### Prompt
Scan the material below for every line with the string "left", and copy those lines.

### Extracted entries
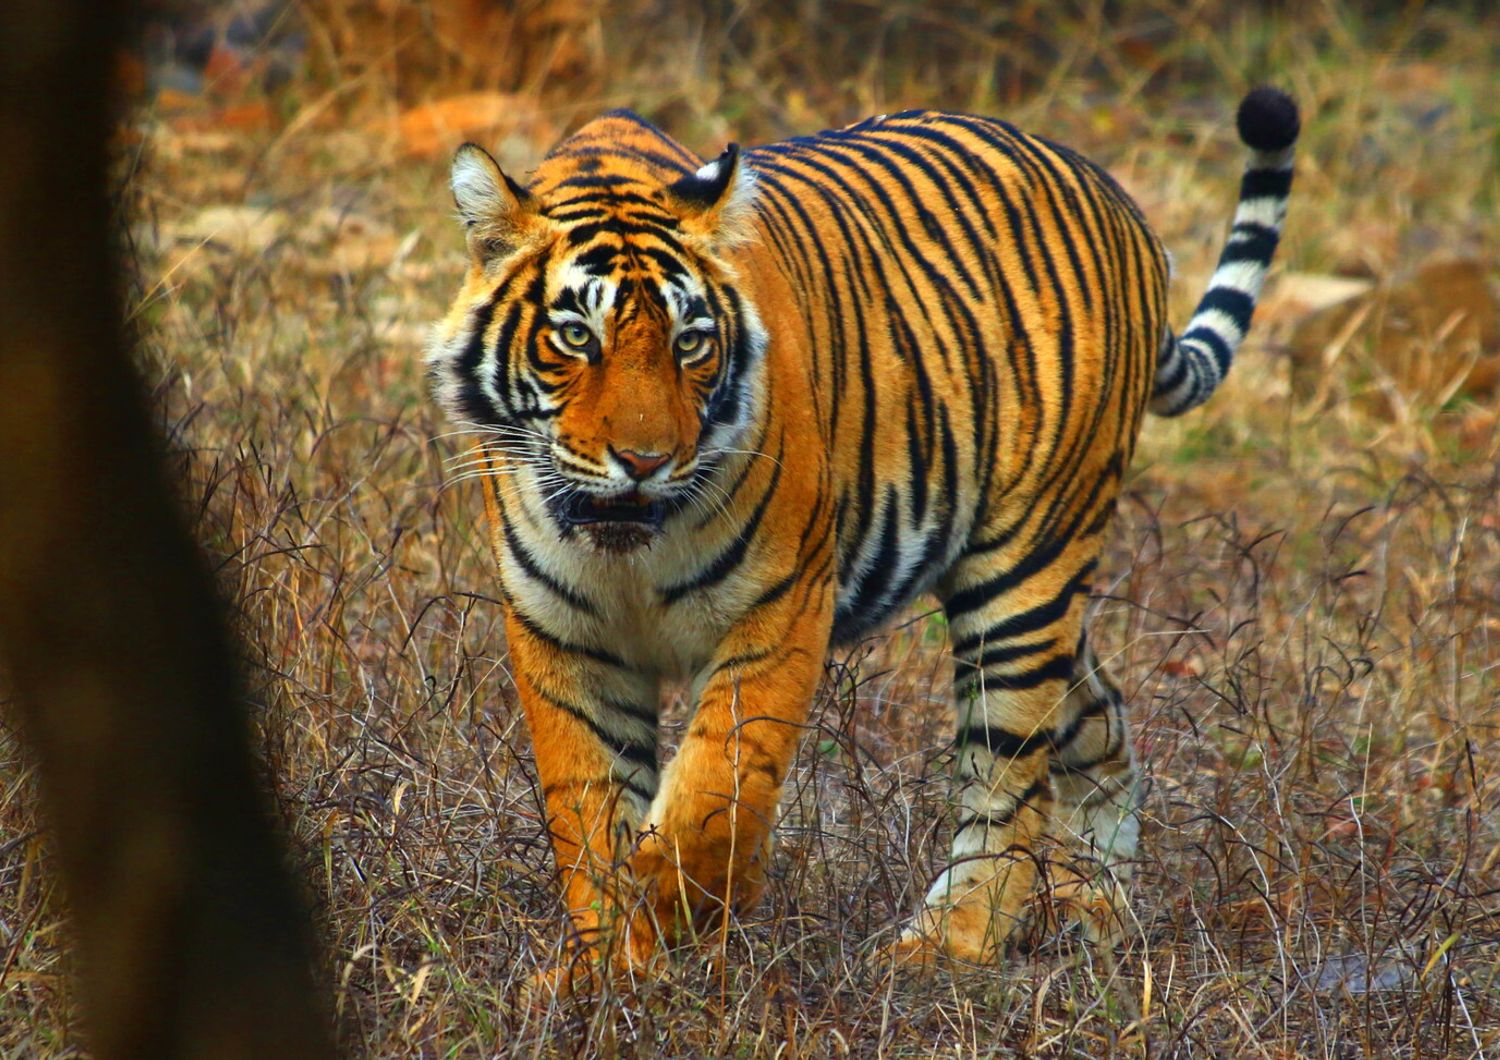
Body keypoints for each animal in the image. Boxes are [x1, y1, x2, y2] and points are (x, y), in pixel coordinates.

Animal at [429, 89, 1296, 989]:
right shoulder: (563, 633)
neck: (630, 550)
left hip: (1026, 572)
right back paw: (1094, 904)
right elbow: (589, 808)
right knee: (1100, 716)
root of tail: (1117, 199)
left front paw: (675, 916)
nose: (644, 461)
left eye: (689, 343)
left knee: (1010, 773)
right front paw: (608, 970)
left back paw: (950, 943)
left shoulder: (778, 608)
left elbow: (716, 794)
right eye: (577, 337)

### Response area
left hip: (1026, 572)
left front paw: (675, 916)
left eye: (689, 343)
left knee: (1010, 773)
left back paw: (950, 943)
left shoulder: (778, 608)
left elbow: (716, 794)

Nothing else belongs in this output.